Cinco milhões de anos depois, imagine quantas diferenças foram acumuladas nos genomas dessas duas linhagens. Mas não se assuste: o sequenciamento do genoma humano e do genoma dos chimpanzés nos indica que há apenas 1,2% de divergência. Isso significa que nossas cadeias de DNA nuclear, compostas por cerca de 3,1 bilhões de pares de bases (ou seja, 3,1 bilhões daquelas “letrinhas”, quando representadas), são quase 99% parecidas com a sequência de nucleotídeos do genoma dos chimpanzés.
Técnicas e ferramentas recentes, como a bioinformática, permitem que o sequenciamento do DNA seja feito. Ao sequenciar o genoma de um indivíduo, ou mesmo de uma espécie, é possível comparar com o de outros indivíduos (variação intraespecífica no genoma) ou com o de outras espécies (variação interespecífica).

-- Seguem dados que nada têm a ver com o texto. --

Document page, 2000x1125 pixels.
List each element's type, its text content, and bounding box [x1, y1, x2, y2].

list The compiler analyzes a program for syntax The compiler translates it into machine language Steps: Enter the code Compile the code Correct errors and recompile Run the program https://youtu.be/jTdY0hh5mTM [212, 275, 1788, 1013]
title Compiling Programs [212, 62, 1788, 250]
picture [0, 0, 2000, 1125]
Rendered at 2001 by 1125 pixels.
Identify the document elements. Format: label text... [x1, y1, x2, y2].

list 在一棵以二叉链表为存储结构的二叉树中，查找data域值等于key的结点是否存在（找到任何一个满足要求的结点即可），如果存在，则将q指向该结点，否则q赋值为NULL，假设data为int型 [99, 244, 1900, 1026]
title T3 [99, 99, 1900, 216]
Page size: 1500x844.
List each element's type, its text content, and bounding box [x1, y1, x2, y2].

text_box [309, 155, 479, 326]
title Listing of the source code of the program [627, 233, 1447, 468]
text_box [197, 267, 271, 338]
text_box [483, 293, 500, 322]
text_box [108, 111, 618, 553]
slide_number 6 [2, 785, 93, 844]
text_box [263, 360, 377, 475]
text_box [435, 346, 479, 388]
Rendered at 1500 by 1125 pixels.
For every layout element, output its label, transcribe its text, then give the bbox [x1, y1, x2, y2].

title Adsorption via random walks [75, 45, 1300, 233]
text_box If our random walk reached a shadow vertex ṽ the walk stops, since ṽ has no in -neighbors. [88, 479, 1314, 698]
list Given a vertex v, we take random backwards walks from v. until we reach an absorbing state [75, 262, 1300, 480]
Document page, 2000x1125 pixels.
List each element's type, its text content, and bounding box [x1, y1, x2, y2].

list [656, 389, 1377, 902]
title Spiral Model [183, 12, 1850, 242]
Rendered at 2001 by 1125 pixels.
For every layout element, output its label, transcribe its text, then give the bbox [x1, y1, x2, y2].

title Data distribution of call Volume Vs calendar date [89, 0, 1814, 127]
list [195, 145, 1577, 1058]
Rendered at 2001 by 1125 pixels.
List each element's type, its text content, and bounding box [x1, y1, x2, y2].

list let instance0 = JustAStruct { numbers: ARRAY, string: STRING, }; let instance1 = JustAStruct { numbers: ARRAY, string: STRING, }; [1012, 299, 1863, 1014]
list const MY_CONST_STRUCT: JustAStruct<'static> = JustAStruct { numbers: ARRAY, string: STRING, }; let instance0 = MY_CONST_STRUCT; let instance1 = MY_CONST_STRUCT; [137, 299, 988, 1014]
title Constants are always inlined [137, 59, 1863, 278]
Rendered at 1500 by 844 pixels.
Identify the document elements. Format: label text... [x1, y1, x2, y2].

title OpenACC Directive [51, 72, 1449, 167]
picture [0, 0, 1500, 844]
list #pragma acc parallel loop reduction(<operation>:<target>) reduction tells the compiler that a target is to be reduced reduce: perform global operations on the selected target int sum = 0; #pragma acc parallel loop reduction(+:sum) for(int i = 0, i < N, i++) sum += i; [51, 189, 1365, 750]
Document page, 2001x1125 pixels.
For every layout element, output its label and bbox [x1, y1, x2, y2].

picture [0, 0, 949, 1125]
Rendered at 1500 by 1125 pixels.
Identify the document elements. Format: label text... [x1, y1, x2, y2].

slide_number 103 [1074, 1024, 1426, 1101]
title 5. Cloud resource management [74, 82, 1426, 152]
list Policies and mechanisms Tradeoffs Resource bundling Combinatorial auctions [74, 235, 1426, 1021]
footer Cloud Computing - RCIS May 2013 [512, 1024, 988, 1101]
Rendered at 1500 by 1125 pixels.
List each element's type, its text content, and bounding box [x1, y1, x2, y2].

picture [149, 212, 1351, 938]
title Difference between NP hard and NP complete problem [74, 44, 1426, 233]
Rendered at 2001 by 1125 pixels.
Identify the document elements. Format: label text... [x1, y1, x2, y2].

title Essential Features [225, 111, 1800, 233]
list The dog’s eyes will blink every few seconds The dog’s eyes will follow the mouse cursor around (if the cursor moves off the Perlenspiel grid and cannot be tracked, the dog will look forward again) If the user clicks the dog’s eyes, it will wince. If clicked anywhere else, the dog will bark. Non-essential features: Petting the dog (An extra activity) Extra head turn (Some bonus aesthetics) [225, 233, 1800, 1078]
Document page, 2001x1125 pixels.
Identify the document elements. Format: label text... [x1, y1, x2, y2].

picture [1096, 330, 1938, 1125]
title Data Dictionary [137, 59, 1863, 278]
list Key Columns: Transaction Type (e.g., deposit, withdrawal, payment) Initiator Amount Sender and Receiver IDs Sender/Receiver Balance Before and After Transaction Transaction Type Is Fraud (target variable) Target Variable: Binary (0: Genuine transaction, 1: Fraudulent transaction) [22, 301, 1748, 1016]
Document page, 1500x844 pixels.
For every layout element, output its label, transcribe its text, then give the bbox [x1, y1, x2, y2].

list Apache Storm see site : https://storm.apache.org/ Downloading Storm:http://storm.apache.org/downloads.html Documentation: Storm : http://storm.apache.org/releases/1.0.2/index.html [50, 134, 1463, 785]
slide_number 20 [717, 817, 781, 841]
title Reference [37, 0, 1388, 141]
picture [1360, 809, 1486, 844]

Essas comparações contribuem de formas diversas. Ao se comparar, por exemplo, o gene de uma proteína específica envolvida com a leucemia de um paciente com essa doença com o mesmo gene, mas em um paciente saudável, é possível identificar quais modificações na sequência de bases podem estar envolvidos com o surgimento da doença. Da mesma forma, ao comparar o genoma do ser humano com o do chimpanzé, atentando para genes importantes, é possível entender a história evolutiva da espécie humana e tentar reconstruir as alterações que foram transmitidas por nossos ancestrais, de forma a surgir uma espécie com as peculiaridades da nossa – e o mesmo vale para os chimpanzés e para qualquer outra espécie de ser vivo do planeta.
E se genes e genomas ainda soam como algo distante, que só interessa à ciência, talvez seja hora de repensar isso. As informações genéticas são tão importantes quanto o ambiente que nos rodeia, e estão no centro de definir quem somos nós – como espécie ou mesmo como indivíduos.